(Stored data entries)
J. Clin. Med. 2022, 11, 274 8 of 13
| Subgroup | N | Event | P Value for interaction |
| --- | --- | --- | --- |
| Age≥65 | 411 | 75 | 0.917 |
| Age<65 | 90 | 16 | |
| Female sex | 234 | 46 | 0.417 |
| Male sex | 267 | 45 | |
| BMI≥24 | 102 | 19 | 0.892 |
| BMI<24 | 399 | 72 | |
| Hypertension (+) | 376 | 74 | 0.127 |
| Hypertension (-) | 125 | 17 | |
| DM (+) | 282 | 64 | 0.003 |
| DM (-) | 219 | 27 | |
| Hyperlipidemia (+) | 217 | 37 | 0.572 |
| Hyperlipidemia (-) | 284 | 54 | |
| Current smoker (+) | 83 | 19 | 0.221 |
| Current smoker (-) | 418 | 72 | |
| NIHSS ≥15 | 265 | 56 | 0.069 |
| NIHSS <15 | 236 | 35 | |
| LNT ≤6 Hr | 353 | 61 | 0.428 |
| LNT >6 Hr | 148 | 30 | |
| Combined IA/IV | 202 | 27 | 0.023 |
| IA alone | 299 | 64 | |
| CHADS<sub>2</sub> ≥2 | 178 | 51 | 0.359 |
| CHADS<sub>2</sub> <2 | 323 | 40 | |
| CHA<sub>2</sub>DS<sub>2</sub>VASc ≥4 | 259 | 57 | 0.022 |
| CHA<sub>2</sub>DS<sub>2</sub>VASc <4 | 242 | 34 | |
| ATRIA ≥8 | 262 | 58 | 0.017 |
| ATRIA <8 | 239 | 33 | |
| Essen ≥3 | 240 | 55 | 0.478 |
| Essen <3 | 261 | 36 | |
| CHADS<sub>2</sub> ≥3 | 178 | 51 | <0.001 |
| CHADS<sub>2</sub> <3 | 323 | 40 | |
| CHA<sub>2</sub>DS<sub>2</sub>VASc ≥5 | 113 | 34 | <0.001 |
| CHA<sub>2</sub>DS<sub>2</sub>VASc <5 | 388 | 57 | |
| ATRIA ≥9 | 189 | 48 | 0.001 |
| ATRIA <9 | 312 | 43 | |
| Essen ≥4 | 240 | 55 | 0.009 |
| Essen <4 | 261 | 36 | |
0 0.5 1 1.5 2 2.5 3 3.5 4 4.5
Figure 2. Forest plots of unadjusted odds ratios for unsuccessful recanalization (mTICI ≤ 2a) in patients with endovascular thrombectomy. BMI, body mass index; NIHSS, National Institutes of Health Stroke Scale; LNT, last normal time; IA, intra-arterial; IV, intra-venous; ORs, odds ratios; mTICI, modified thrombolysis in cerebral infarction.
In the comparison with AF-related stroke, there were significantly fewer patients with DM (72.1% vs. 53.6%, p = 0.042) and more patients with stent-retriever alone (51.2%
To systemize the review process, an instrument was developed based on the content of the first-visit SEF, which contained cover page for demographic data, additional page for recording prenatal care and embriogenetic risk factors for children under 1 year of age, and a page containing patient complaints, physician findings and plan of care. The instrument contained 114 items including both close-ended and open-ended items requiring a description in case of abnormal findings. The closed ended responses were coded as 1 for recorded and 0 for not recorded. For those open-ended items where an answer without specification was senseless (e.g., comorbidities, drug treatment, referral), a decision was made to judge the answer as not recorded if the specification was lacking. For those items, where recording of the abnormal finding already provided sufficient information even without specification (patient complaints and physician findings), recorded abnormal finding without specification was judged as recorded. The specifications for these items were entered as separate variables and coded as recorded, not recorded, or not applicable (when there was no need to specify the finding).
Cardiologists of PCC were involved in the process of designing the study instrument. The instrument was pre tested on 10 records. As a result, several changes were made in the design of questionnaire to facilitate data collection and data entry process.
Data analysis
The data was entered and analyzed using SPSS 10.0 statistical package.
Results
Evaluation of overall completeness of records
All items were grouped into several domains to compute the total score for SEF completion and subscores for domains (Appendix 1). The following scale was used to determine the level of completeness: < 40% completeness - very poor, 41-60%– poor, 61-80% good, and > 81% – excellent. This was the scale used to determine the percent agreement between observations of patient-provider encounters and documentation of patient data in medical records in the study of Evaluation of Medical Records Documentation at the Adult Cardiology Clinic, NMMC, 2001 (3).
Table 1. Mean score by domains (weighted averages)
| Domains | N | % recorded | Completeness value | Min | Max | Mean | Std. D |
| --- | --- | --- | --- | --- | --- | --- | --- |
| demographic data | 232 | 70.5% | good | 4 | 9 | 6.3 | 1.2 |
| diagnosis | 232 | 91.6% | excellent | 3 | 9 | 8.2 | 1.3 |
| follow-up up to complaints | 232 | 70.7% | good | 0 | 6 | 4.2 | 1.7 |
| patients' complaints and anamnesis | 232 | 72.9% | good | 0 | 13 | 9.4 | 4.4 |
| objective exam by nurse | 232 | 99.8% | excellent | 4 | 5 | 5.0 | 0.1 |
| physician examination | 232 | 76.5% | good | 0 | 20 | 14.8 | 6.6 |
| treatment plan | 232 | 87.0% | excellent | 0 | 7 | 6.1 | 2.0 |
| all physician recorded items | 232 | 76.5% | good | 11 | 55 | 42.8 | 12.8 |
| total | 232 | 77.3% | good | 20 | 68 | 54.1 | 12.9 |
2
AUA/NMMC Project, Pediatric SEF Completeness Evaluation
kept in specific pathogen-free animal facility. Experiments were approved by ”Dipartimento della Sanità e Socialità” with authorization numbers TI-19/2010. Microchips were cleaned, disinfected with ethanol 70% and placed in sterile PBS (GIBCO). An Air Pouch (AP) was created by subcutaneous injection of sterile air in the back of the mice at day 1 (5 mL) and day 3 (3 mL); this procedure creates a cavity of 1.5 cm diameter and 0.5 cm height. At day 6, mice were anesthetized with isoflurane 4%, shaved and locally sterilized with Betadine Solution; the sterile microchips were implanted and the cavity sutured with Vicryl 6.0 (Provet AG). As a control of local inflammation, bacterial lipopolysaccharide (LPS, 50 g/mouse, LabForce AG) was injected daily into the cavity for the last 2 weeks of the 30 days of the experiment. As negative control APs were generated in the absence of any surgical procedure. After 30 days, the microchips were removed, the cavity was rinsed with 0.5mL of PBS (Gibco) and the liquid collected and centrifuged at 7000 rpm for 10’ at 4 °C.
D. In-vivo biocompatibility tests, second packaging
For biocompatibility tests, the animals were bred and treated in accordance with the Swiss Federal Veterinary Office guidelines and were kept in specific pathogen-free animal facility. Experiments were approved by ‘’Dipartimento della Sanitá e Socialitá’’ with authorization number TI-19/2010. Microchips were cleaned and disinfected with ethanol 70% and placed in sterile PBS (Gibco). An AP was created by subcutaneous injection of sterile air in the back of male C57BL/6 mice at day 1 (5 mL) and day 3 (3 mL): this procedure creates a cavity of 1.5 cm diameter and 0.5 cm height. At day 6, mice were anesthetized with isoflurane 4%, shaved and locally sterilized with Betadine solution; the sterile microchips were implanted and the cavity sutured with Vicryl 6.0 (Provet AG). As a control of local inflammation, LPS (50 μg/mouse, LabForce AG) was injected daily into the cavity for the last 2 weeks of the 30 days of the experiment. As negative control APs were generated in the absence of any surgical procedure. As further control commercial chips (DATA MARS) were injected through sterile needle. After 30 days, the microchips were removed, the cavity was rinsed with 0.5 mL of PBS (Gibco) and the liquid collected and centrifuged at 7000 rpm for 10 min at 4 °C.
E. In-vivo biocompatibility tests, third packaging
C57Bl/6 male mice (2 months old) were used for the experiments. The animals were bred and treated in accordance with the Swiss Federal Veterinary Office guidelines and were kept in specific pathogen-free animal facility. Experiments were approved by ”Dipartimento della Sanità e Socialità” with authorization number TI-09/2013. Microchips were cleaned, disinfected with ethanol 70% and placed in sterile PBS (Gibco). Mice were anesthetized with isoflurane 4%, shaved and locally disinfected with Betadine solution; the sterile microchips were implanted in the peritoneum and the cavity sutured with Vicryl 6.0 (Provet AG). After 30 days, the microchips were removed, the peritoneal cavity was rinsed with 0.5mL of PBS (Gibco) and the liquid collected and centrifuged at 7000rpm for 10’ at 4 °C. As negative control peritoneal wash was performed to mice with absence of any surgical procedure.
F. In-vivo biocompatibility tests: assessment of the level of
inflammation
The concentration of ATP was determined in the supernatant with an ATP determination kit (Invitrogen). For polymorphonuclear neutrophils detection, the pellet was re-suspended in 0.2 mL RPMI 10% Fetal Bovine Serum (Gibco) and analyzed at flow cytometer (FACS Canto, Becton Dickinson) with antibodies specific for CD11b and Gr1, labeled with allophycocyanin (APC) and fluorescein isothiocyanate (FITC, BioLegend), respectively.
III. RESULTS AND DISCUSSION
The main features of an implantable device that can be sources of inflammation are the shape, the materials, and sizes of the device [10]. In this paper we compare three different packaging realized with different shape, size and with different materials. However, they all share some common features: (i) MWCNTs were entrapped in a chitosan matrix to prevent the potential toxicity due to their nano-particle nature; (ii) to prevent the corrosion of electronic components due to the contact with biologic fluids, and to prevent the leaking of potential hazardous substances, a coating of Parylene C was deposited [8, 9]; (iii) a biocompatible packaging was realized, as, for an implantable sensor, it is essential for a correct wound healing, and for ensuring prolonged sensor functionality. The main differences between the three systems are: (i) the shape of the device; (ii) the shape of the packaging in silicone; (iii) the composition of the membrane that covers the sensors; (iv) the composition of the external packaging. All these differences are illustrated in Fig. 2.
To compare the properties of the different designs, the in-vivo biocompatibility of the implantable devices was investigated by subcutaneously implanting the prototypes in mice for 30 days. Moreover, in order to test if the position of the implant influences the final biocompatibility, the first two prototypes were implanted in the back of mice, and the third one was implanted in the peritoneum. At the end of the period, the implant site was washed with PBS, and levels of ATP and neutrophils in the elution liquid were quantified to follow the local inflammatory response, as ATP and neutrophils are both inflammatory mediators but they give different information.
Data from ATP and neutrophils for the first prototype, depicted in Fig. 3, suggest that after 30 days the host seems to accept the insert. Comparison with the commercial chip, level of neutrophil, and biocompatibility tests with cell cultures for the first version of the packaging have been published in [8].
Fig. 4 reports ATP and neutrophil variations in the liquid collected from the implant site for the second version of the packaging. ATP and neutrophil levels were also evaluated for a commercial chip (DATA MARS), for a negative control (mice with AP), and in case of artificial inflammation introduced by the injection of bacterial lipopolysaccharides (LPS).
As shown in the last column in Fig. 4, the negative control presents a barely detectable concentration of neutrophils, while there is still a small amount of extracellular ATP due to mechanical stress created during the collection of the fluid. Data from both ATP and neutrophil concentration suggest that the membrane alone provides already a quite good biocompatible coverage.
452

# Task details
In the entries above, one line contains "Evaluation of overall completeness of records" and another contains "7 | 6.1 | 2.0 |". Reproduce exactly those two lines and the lines between them, nothing else.

# Task output
Evaluation of overall completeness of records
All items were grouped into several domains to compute the total score for SEF completion and subscores for domains (Appendix 1). The following scale was used to determine the level of completeness: < 40% completeness - very poor, 41-60%– poor, 61-80% good, and > 81% – excellent. This was the scale used to determine the percent agreement between observations of patient-provider encounters and documentation of patient data in medical records in the study of Evaluation of Medical Records Documentation at the Adult Cardiology Clinic, NMMC, 2001 (3).
Table 1. Mean score by domains (weighted averages)
| Domains | N | % recorded | Completeness value | Min | Max | Mean | Std. D |
| --- | --- | --- | --- | --- | --- | --- | --- |
| demographic data | 232 | 70.5% | good | 4 | 9 | 6.3 | 1.2 |
| diagnosis | 232 | 91.6% | excellent | 3 | 9 | 8.2 | 1.3 |
| follow-up up to complaints | 232 | 70.7% | good | 0 | 6 | 4.2 | 1.7 |
| patients' complaints and anamnesis | 232 | 72.9% | good | 0 | 13 | 9.4 | 4.4 |
| objective exam by nurse | 232 | 99.8% | excellent | 4 | 5 | 5.0 | 0.1 |
| physician examination | 232 | 76.5% | good | 0 | 20 | 14.8 | 6.6 |
| treatment plan | 232 | 87.0% | excellent | 0 | 7 | 6.1 | 2.0 |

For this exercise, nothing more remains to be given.